Freude über 60.000 Besucher im Erzbischöflichen Diözesanmuseum

Die 60.000ste Besucherin der Ausstellung WUNDER ROMs im Erzbischöflichen Diözesanmuseum kam aus Osnabrück. Generalvikar Alfons Hardt (l.) und Professor Dr. Christoph Stiegemann (r.) gratulierten Lina Plassonke mit Blumen und Katalog. Sie kam mit ihrem Vater Torsten Plassonke, ihrer Schwester Klara und ihrem Freund Michel Brehe zum Ausstellungsbesuch.Foto: pdp / Maria Aßhauer Paderborn, 1. August 2017. Auch in den Sommerferien ebbt der Zustrom der Besucher in der Sonderausstellung „WUNDER ROMs im Blick des Nordens“ nicht ab. Mit einem herzlichen Willkommen begrüßten Generalvikar Alfons Hardt und Professor Dr. Christoph Stiegemann die junge Osnabrückerin Lina Plassonke: Sie war die 60.000. Besucherin in der aktuellen Schau des Erzbischöflichen Diözesanmuseums Paderborn.

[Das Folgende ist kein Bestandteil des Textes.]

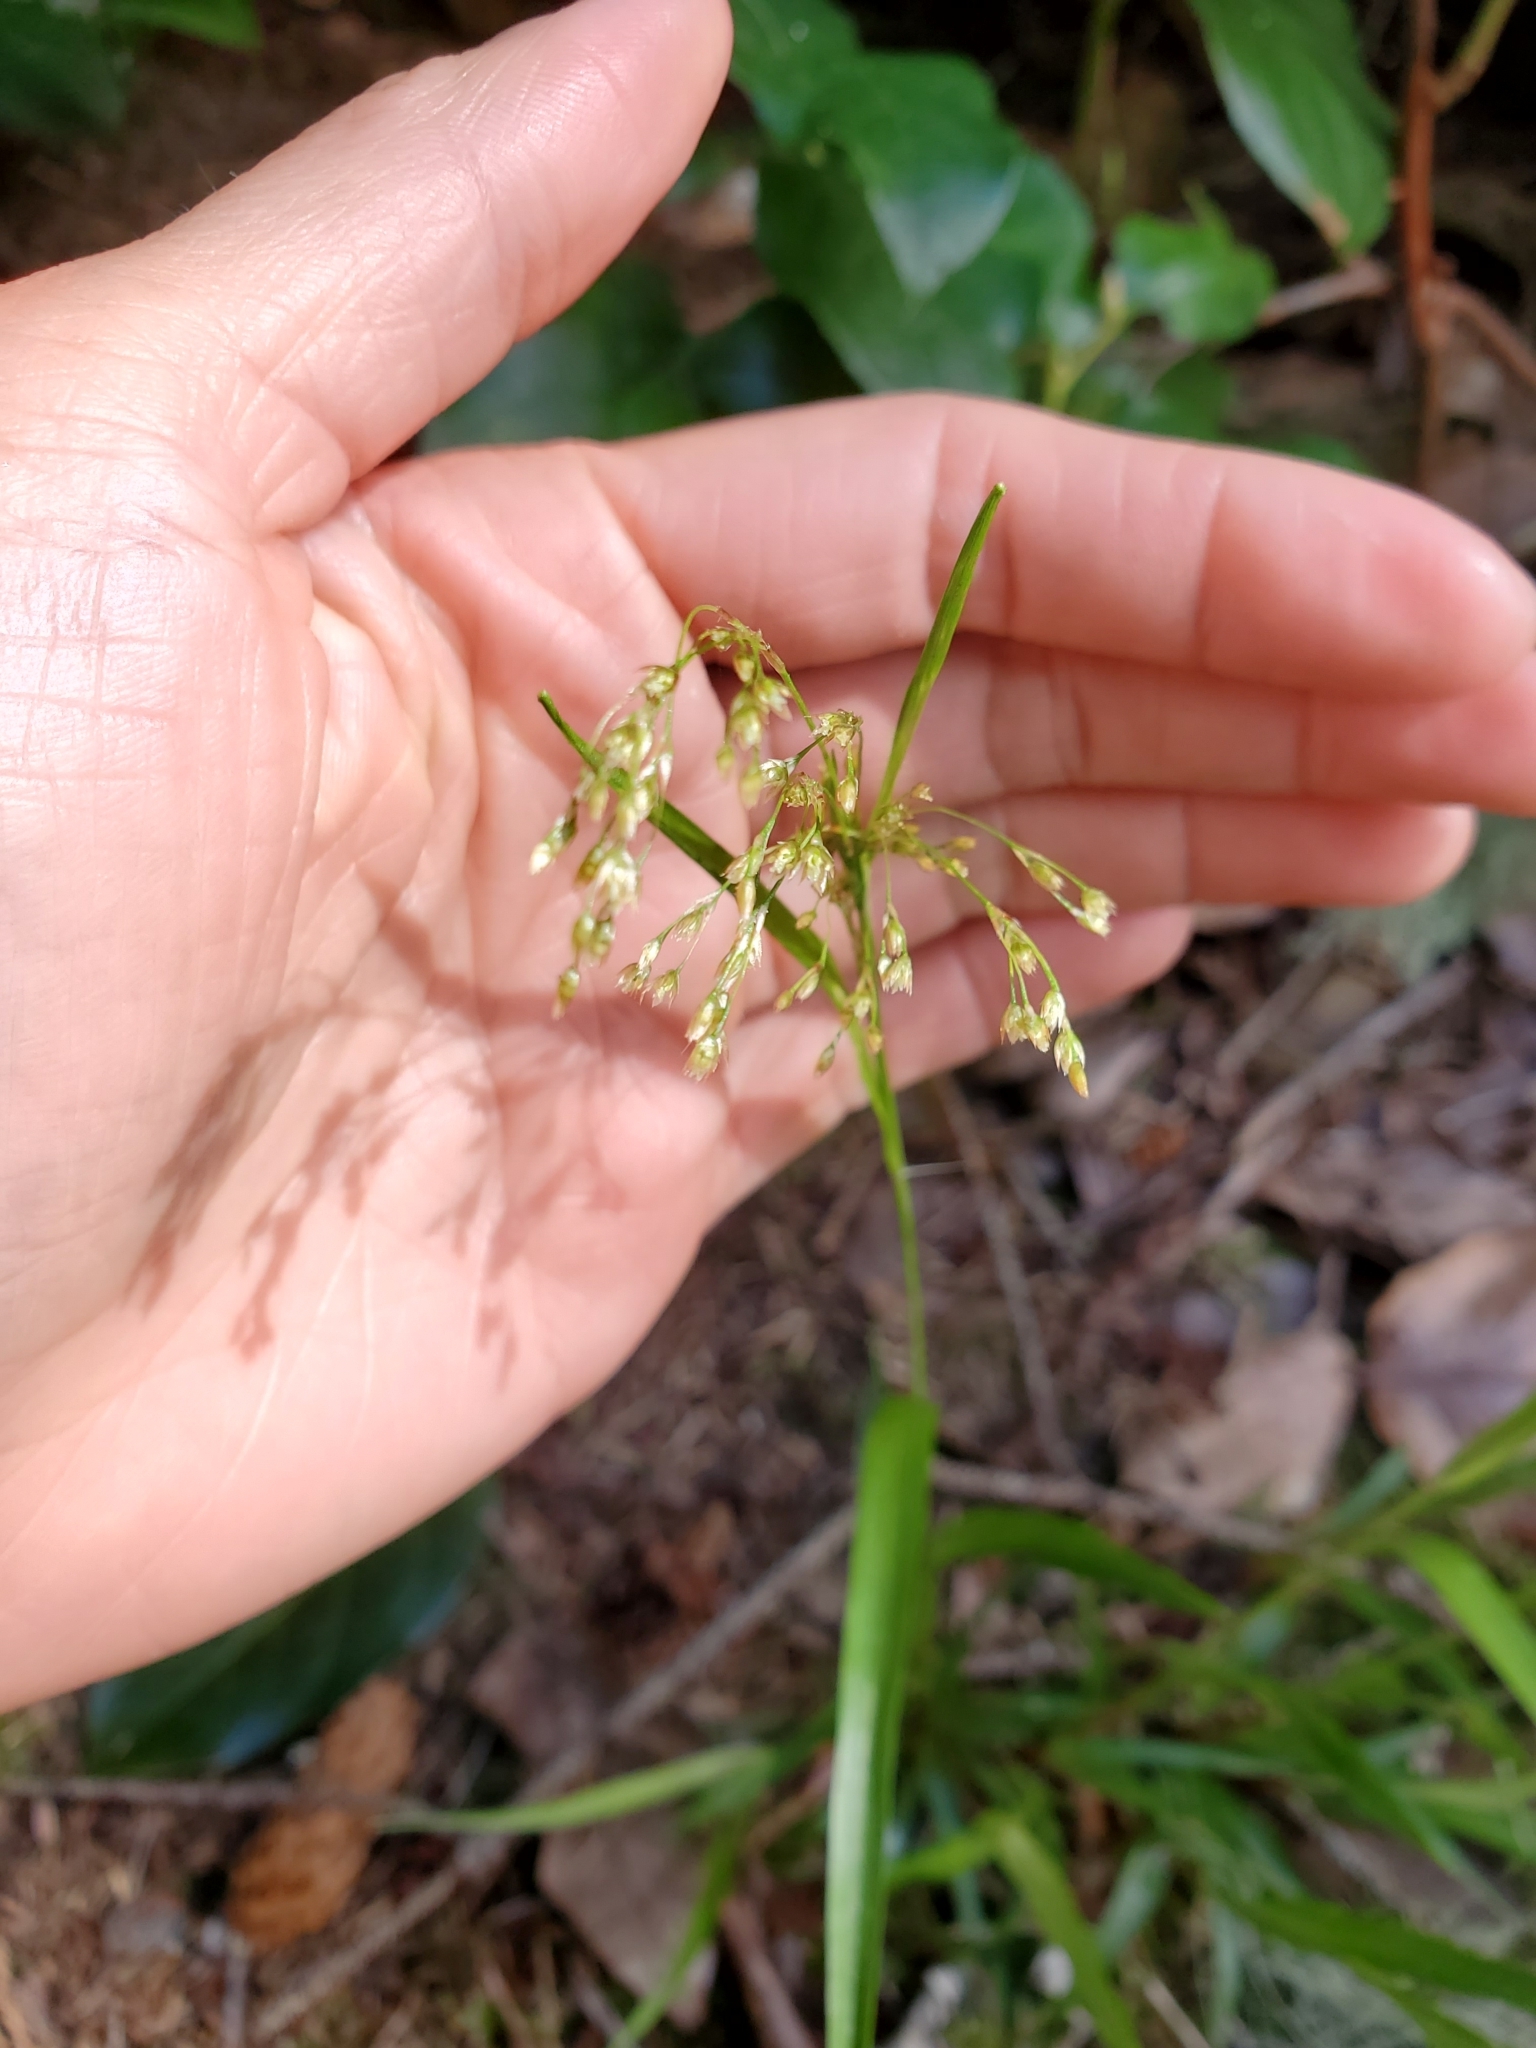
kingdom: Plantae
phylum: Tracheophyta
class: Liliopsida
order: Poales
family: Juncaceae
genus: Luzula
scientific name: Luzula parviflora
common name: Millet woodrush
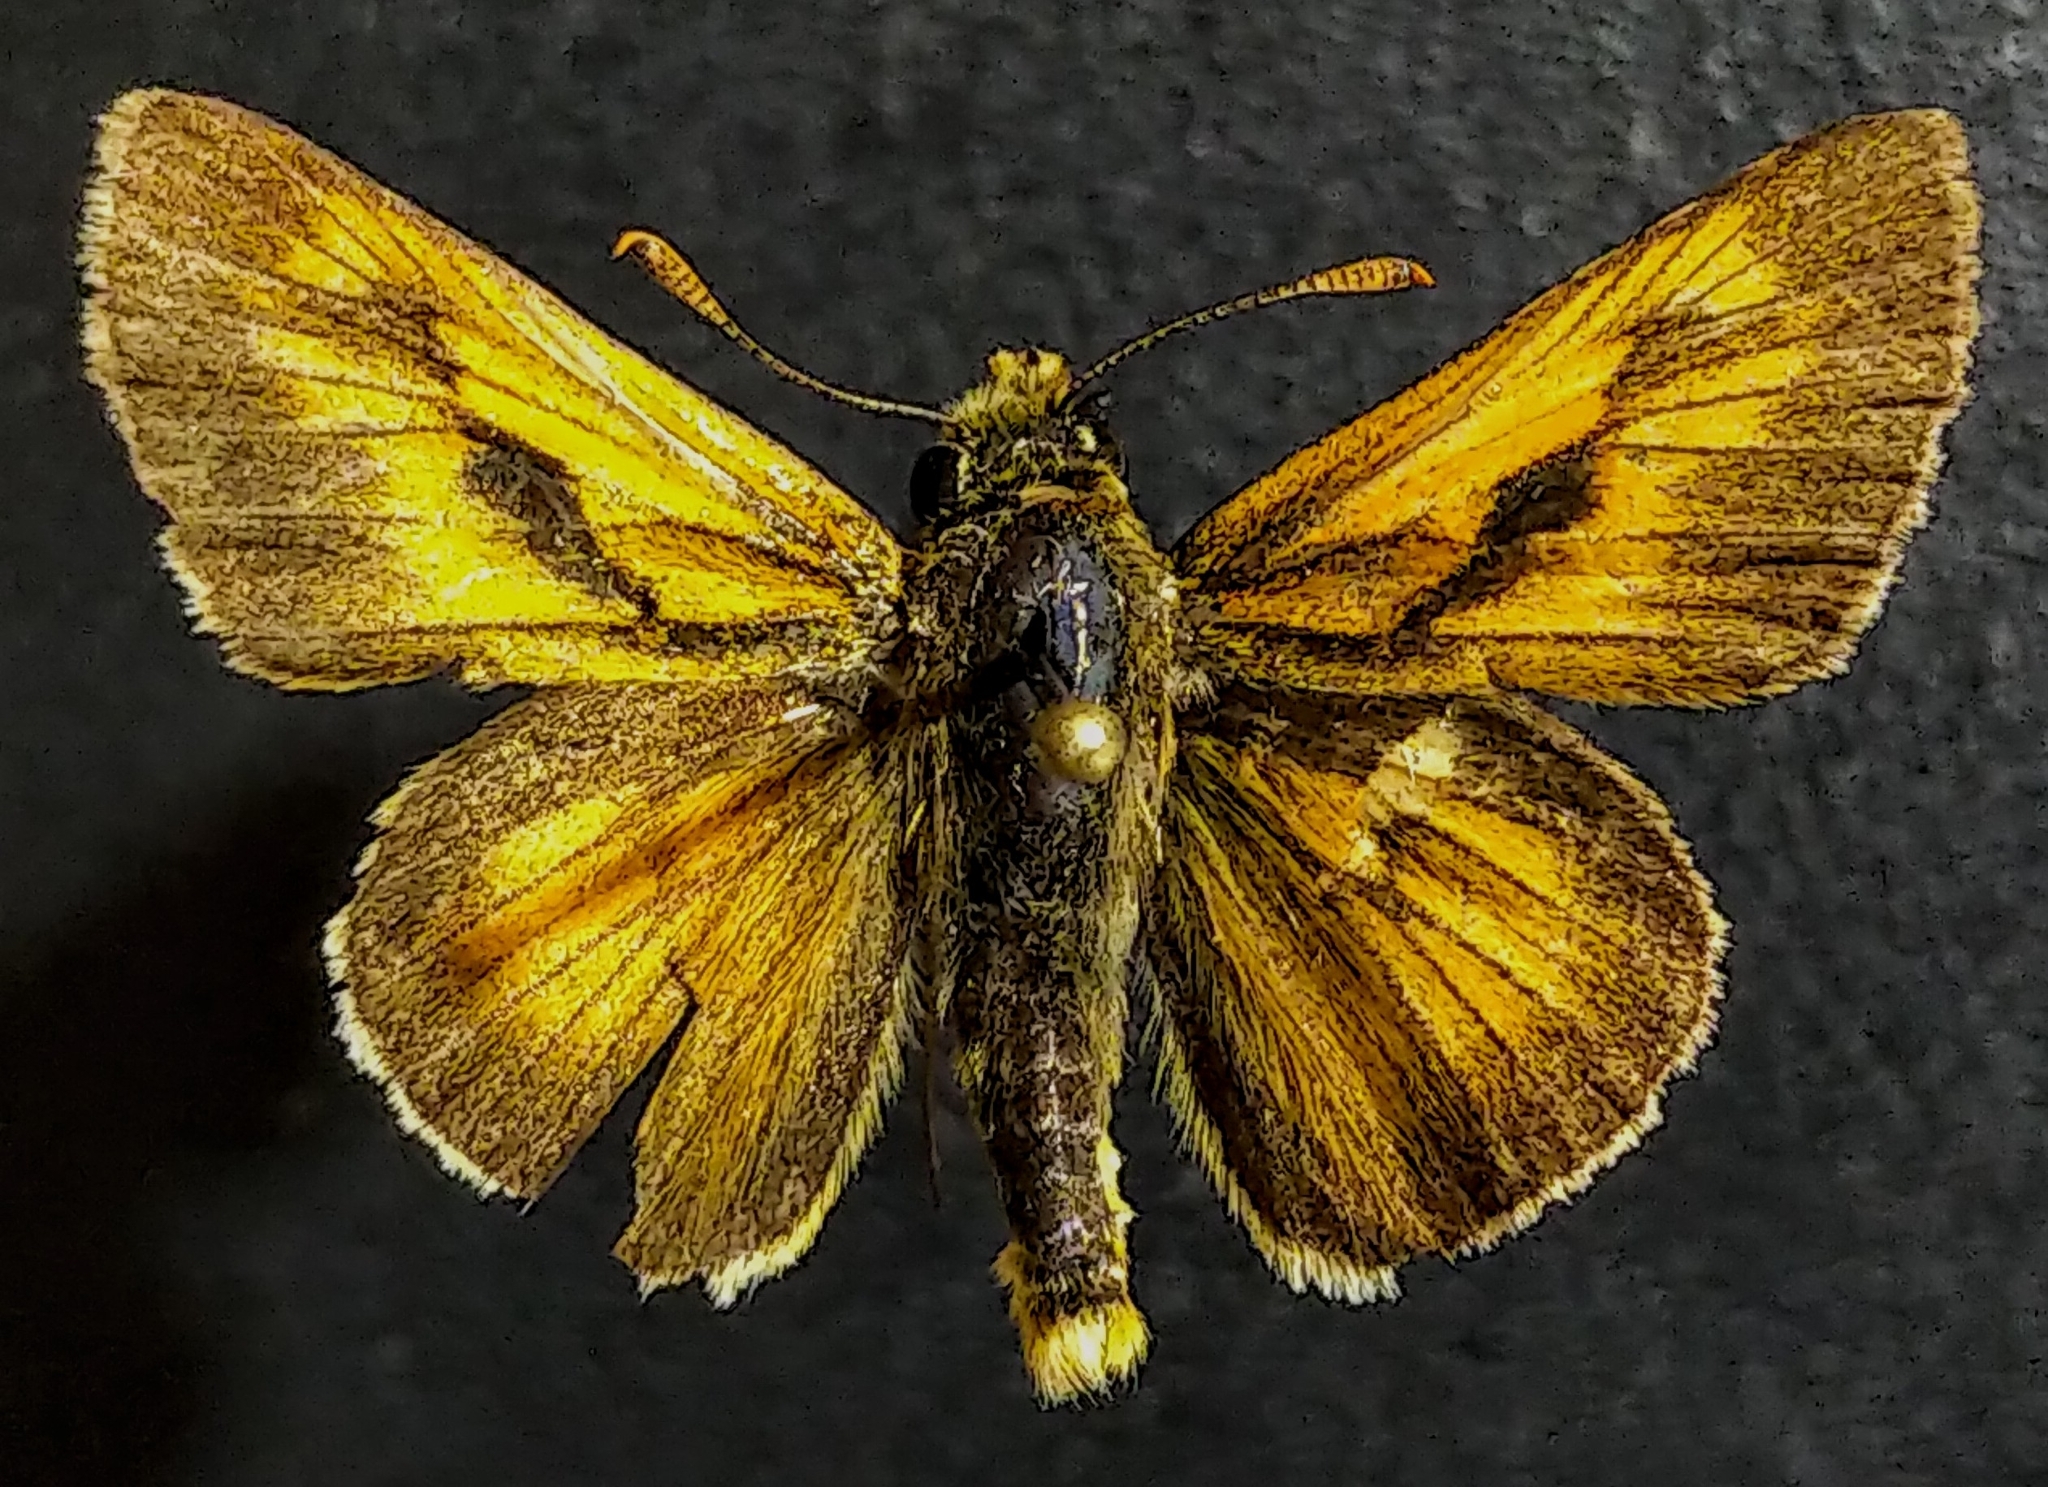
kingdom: Animalia
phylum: Arthropoda
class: Insecta
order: Lepidoptera
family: Hesperiidae
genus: Polites
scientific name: Polites mystic
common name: Long dash
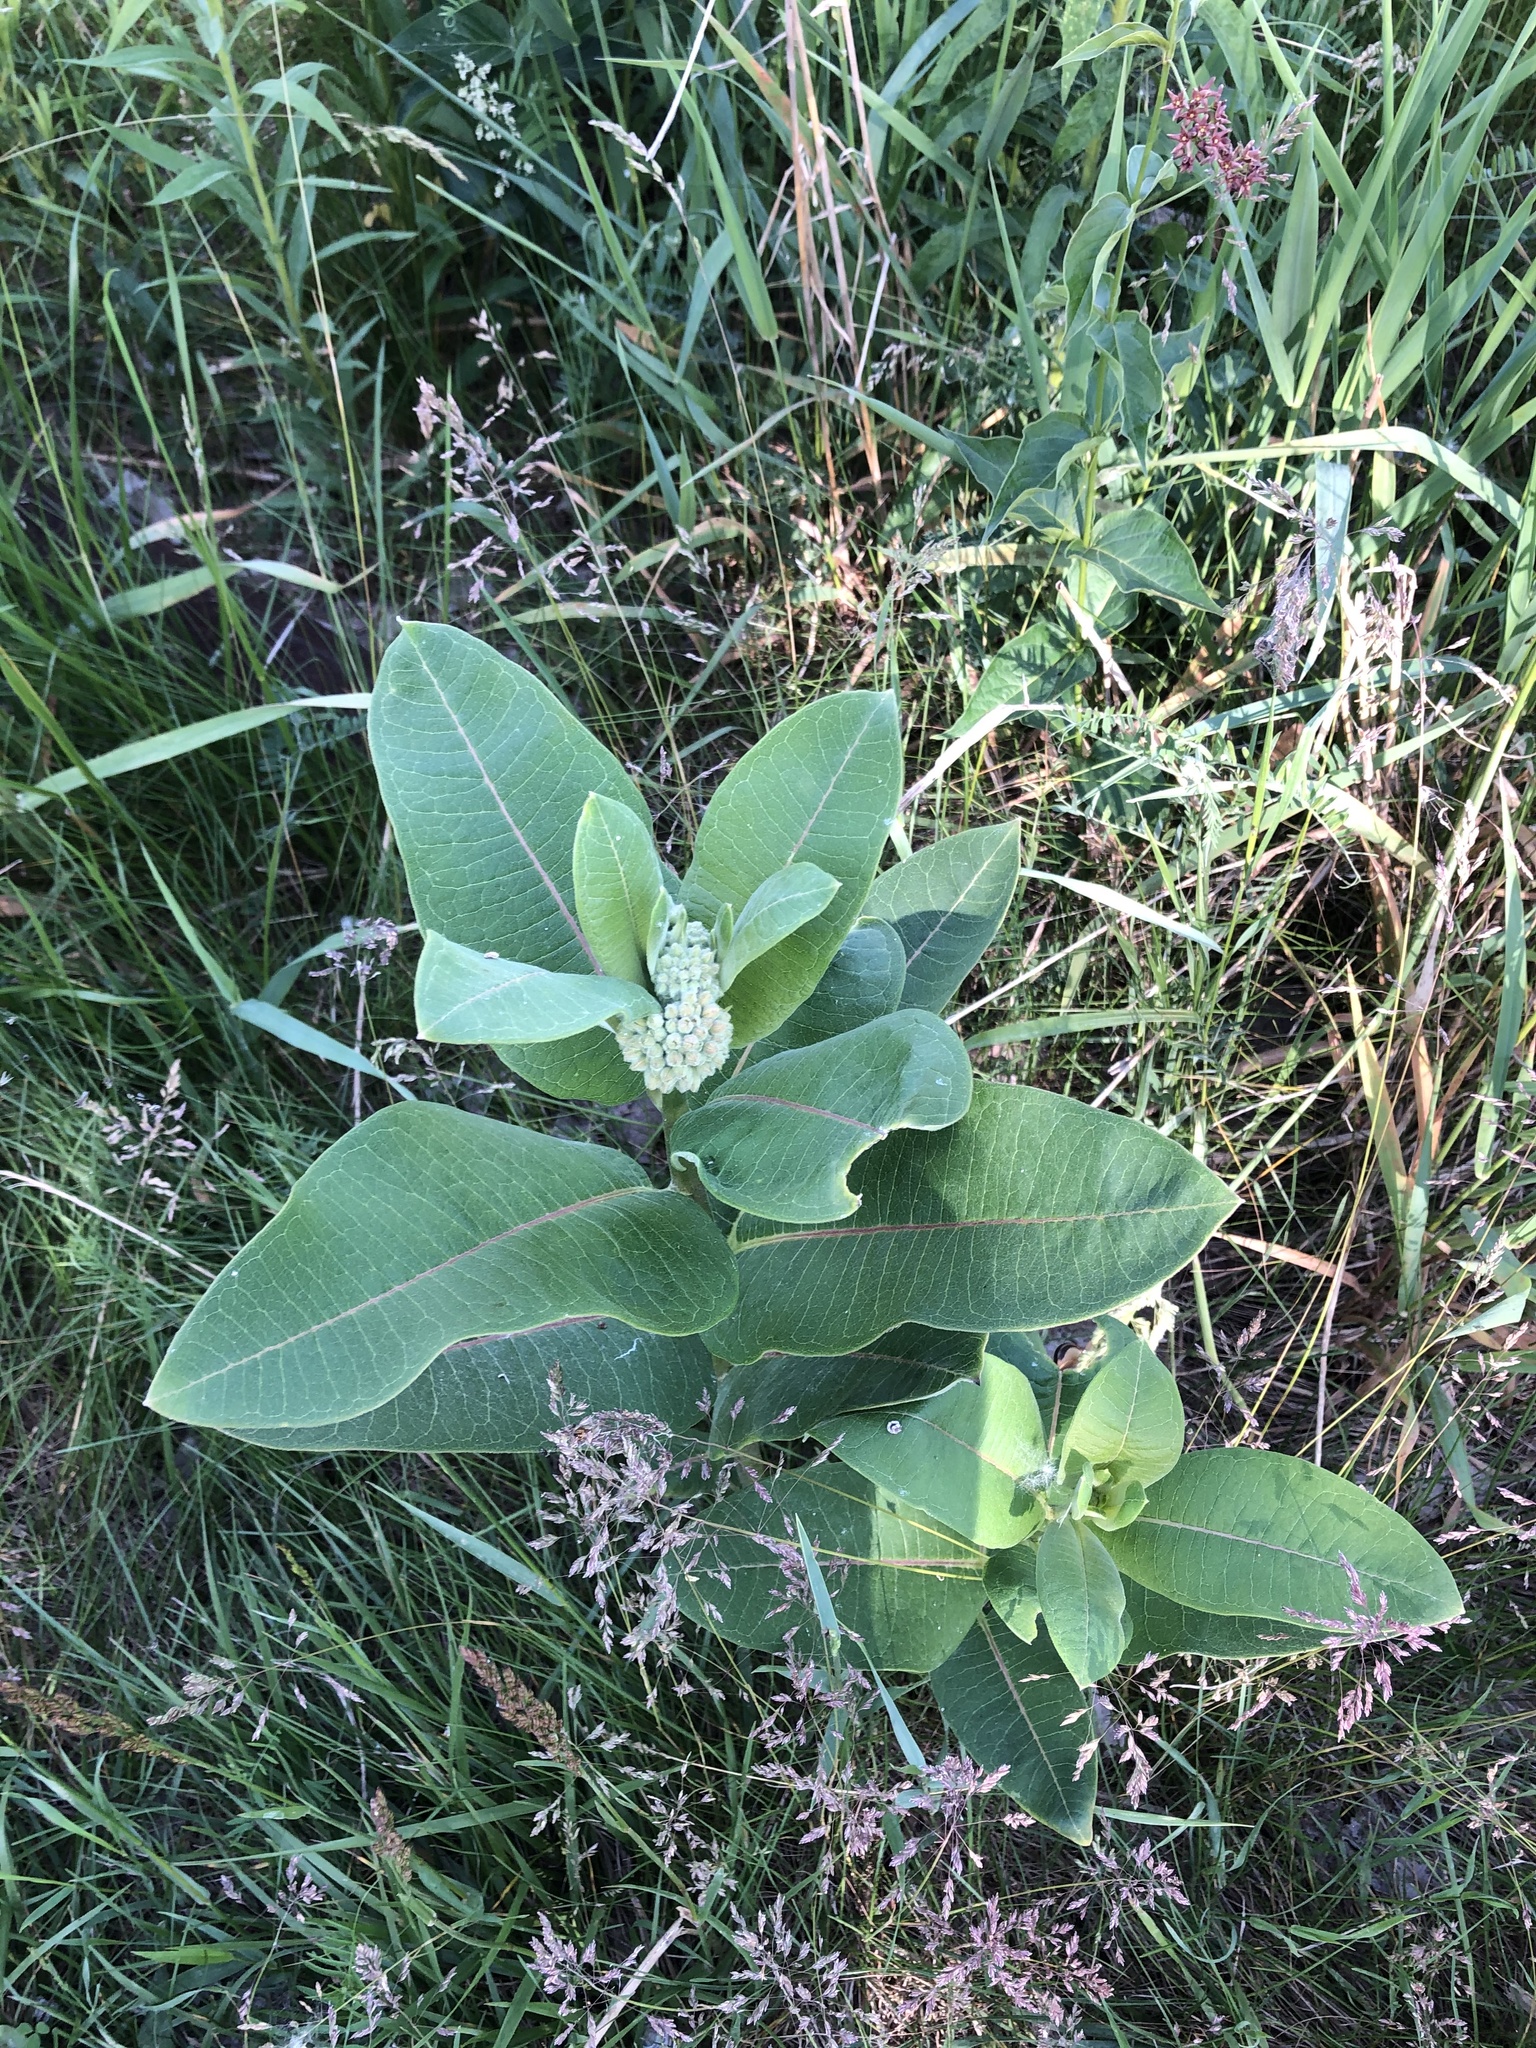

„Damit übertreffen wir sogar unsere wunderbare Caritas-Ausstellung, die wir 2015 gezeigt haben. Das ist ein wirklich beglückendes Ergebnis“, kommentierte Prof. Dr. Christoph Stiegemann den Erfolg. „Auch vom Libori-Fest haben wir deutlich profitiert. Die Feierlichkeiten in der ganzen Stadt haben uns zusätzlich sehr viele Besucher beschert."  

Lina Plassonke teilt die Willkommensgaben – Katalog und Blumenstrauß – mit ihrem Freund Michel Brehe, ihrer Schwester Klara und ihrem Vater Torsten Plassonke. Berichte in der Osnabrücker Tageszeitung hatten das Interesse der Familie geweckt und so nutzten sie die letzten Ferientage in Niedersachsen für einen Ausflug nach Paderborn, um die „WUNDER ROMs“ zu besuchen. Nach dem Gang durch die Ausstellung ging es in den Hohen Dom.  

Den Kuratoren der Ausstellung ist es ganz offensichtlich gelungen, mit ihrer Konzeption und der außergewöhnlichen Auswahl an Exponaten ein Stück der Faszination, die die Ewige und Heilige Stadt bis heute ausübt, in den Norden zu holen. Insbesondere die ungewöhnliche museale Zeitreise von der Antike bis zur Gegenwart begeistert viele Besucher.  

Noch bis zum 13. August sind die rund 200 Leihgaben aus Museen, Sammlungen und Bibliotheken in ganz Europa in Paderborn zu sehen. Zu ihnen gehören wertvolle mittelalterliche Manuskripte, erstklassige Kunstwerke, sakrale Schatzkunst, Architekturfragmente sowie Skizzen, Zeichnungen, Graphiken, Skulpturen und Fotografien bedeutender Künstler des Nordens. Und auch die literarische Auseinandersetzung mit dem Mythos Rom – mit Verklärung ebenso wie mit Kritik – kommt nicht zu kurz. Viele Aspekte, die in der Ausstellung anklingen, vertieft das facettenreiche Begleitprogramm.